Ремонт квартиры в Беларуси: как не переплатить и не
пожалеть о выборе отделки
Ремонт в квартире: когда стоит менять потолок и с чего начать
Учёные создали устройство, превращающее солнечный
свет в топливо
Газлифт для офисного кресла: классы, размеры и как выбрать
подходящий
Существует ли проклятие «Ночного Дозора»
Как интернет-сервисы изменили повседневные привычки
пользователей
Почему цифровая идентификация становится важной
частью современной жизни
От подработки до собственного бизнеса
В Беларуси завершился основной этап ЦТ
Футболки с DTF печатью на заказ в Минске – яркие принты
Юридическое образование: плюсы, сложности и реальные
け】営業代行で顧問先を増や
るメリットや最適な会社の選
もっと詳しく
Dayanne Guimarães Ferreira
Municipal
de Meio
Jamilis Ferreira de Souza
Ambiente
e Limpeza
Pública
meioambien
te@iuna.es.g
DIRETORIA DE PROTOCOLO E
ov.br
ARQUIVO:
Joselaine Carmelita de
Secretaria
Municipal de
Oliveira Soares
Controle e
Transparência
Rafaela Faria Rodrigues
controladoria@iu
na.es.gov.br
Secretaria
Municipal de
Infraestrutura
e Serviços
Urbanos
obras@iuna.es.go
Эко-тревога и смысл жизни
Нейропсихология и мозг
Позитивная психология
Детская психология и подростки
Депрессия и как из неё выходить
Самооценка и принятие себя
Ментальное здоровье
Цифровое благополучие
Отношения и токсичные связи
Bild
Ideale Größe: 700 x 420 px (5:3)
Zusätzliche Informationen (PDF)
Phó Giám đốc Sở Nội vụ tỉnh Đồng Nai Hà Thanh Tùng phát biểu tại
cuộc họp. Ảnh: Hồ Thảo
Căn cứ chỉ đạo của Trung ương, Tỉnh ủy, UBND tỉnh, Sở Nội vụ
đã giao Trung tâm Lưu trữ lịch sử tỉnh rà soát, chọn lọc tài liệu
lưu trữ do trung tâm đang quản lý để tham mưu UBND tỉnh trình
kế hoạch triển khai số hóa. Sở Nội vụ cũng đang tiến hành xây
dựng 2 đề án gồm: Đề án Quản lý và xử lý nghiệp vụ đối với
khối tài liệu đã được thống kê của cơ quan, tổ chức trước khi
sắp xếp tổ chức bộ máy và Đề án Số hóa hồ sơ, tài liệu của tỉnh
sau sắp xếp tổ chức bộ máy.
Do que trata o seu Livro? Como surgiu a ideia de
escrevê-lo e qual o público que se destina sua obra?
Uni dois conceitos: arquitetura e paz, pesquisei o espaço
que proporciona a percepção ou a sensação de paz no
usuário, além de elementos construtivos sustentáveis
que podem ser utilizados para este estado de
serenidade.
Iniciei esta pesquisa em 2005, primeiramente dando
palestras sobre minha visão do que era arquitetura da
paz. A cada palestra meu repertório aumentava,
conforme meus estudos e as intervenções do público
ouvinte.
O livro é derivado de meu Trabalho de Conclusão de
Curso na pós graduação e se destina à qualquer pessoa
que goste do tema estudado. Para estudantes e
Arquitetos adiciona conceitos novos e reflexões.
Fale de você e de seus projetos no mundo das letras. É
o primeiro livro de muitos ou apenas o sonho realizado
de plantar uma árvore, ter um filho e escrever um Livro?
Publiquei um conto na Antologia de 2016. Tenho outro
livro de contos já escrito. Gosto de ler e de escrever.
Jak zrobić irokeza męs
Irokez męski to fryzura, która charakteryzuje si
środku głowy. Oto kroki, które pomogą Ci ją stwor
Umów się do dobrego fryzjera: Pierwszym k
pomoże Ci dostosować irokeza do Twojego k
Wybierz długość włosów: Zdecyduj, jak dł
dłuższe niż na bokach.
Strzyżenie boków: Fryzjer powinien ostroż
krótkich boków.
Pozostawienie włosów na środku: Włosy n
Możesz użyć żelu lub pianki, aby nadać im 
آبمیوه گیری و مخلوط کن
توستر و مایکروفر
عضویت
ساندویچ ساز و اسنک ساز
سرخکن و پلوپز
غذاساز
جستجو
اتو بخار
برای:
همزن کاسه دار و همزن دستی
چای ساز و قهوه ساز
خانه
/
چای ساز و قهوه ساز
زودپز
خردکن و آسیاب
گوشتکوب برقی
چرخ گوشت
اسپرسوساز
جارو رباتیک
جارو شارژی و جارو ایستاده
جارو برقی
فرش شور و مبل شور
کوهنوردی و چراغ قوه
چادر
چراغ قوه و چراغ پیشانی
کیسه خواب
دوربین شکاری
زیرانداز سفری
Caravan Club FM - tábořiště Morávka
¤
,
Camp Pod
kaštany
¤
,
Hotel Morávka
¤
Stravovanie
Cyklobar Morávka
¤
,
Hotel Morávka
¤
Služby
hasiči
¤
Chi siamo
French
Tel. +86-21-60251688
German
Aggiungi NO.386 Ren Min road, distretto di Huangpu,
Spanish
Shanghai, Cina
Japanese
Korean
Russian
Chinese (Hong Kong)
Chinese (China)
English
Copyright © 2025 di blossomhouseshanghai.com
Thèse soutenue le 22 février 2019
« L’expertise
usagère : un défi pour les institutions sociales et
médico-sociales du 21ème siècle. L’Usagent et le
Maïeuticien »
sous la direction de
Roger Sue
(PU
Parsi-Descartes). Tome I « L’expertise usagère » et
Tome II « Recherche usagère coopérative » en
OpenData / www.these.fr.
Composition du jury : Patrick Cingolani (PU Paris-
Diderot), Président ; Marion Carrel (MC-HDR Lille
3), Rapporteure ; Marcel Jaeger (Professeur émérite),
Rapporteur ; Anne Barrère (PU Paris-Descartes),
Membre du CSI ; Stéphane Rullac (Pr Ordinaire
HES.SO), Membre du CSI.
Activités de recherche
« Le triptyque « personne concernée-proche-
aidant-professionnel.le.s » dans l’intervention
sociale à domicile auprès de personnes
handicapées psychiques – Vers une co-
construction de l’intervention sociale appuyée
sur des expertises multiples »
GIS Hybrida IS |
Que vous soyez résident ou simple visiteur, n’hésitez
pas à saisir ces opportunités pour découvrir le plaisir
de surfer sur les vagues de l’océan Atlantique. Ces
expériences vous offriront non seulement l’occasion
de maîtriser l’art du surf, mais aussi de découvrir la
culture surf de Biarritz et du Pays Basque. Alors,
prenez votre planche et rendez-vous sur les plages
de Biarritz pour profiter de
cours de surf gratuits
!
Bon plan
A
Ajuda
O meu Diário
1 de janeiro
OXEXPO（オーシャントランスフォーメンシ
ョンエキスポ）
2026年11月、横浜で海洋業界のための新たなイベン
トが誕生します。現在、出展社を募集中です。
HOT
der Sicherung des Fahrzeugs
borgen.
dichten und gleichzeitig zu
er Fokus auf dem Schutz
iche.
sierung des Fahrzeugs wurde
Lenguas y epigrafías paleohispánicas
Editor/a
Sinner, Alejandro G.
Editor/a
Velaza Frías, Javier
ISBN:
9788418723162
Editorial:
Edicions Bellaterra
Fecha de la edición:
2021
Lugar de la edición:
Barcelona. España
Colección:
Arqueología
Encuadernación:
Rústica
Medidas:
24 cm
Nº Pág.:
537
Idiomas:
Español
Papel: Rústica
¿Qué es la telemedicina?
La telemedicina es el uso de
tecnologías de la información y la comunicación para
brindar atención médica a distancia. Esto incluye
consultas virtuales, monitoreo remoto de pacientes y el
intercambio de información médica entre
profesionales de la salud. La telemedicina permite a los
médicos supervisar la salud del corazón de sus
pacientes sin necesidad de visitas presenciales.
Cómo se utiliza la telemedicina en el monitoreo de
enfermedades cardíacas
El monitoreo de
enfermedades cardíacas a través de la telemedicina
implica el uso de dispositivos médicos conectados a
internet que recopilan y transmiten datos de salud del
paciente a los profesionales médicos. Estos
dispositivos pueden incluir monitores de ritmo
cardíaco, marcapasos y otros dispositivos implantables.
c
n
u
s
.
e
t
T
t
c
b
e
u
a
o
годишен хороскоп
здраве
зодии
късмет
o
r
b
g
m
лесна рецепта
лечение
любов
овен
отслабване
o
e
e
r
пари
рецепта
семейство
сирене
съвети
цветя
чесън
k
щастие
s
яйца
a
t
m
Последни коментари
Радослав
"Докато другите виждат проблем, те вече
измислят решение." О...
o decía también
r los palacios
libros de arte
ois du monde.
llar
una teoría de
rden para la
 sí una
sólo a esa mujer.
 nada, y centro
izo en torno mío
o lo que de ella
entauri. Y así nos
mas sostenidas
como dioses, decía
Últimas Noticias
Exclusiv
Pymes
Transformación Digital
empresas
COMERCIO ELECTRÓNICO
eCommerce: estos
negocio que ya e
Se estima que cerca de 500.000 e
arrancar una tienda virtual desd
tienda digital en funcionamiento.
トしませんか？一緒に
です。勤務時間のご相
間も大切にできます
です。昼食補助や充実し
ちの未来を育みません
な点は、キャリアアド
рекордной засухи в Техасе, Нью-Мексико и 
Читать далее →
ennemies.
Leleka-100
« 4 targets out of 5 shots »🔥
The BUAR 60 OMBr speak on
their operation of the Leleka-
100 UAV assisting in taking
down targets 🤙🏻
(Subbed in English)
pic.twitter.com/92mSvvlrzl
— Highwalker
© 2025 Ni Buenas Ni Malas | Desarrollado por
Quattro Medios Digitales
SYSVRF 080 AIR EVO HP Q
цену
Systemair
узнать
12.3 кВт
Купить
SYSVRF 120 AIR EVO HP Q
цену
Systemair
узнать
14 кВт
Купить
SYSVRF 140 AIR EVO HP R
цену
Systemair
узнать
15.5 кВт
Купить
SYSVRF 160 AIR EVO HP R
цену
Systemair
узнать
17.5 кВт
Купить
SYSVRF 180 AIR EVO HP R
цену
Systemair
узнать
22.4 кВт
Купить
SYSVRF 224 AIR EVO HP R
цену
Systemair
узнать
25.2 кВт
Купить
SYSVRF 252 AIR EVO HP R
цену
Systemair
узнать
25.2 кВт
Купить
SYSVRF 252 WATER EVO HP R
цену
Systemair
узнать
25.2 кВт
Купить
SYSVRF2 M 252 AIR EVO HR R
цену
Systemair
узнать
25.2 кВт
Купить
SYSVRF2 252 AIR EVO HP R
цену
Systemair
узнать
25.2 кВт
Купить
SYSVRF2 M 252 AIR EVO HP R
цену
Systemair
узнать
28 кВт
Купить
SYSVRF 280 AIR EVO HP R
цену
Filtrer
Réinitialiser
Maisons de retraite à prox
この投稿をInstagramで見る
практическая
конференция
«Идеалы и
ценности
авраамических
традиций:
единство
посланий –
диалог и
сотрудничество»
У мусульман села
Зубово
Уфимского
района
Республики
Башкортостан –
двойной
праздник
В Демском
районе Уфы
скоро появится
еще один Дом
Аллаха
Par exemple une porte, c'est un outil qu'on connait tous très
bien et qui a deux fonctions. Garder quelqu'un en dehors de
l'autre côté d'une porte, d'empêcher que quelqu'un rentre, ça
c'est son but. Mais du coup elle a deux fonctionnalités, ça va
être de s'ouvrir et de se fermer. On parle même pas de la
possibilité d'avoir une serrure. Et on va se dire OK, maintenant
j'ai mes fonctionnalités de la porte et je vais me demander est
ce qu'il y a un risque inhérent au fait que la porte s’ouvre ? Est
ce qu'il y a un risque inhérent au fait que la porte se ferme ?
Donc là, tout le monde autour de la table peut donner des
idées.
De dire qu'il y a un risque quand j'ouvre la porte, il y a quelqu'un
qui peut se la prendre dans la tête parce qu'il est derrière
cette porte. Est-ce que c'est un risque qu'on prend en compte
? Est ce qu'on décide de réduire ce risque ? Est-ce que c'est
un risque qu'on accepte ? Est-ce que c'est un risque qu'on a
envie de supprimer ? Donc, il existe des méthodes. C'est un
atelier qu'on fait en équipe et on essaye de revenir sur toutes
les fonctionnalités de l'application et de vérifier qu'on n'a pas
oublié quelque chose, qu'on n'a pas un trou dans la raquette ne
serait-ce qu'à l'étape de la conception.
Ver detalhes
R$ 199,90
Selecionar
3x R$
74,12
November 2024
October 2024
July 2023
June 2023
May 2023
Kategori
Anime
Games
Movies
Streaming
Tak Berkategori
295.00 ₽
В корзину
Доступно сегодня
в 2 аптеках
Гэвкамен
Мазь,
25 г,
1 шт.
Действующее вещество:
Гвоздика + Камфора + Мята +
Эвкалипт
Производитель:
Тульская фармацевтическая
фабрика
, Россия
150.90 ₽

• Exercise: From the first line of the data down to and including the line that has "Zusätzliche Informationen (PDF)", write the lines out again with "Bild" changed to "Foto" and nothing else altered.

• Task result:
Ремонт квартиры в Беларуси: как не переплатить и не
пожалеть о выборе отделки
Ремонт в квартире: когда стоит менять потолок и с чего начать
Учёные создали устройство, превращающее солнечный
свет в топливо
Газлифт для офисного кресла: классы, размеры и как выбрать
подходящий
Существует ли проклятие «Ночного Дозора»
Как интернет-сервисы изменили повседневные привычки
пользователей
Почему цифровая идентификация становится важной
частью современной жизни
От подработки до собственного бизнеса
В Беларуси завершился основной этап ЦТ
Футболки с DTF печатью на заказ в Минске – яркие принты
Юридическое образование: плюсы, сложности и реальные
け】営業代行で顧問先を増や
るメリットや最適な会社の選
もっと詳しく
Dayanne Guimarães Ferreira
Municipal
de Meio
Jamilis Ferreira de Souza
Ambiente
e Limpeza
Pública
meioambien
te@iuna.es.g
DIRETORIA DE PROTOCOLO E
ov.br
ARQUIVO:
Joselaine Carmelita de
Secretaria
Municipal de
Oliveira Soares
Controle e
Transparência
Rafaela Faria Rodrigues
controladoria@iu
na.es.gov.br
Secretaria
Municipal de
Infraestrutura
e Serviços
Urbanos
obras@iuna.es.go
Эко-тревога и смысл жизни
Нейропсихология и мозг
Позитивная психология
Детская психология и подростки
Депрессия и как из неё выходить
Самооценка и принятие себя
Ментальное здоровье
Цифровое благополучие
Отношения и токсичные связи
Foto
Ideale Größe: 700 x 420 px (5:3)
Zusätzliche Informationen (PDF)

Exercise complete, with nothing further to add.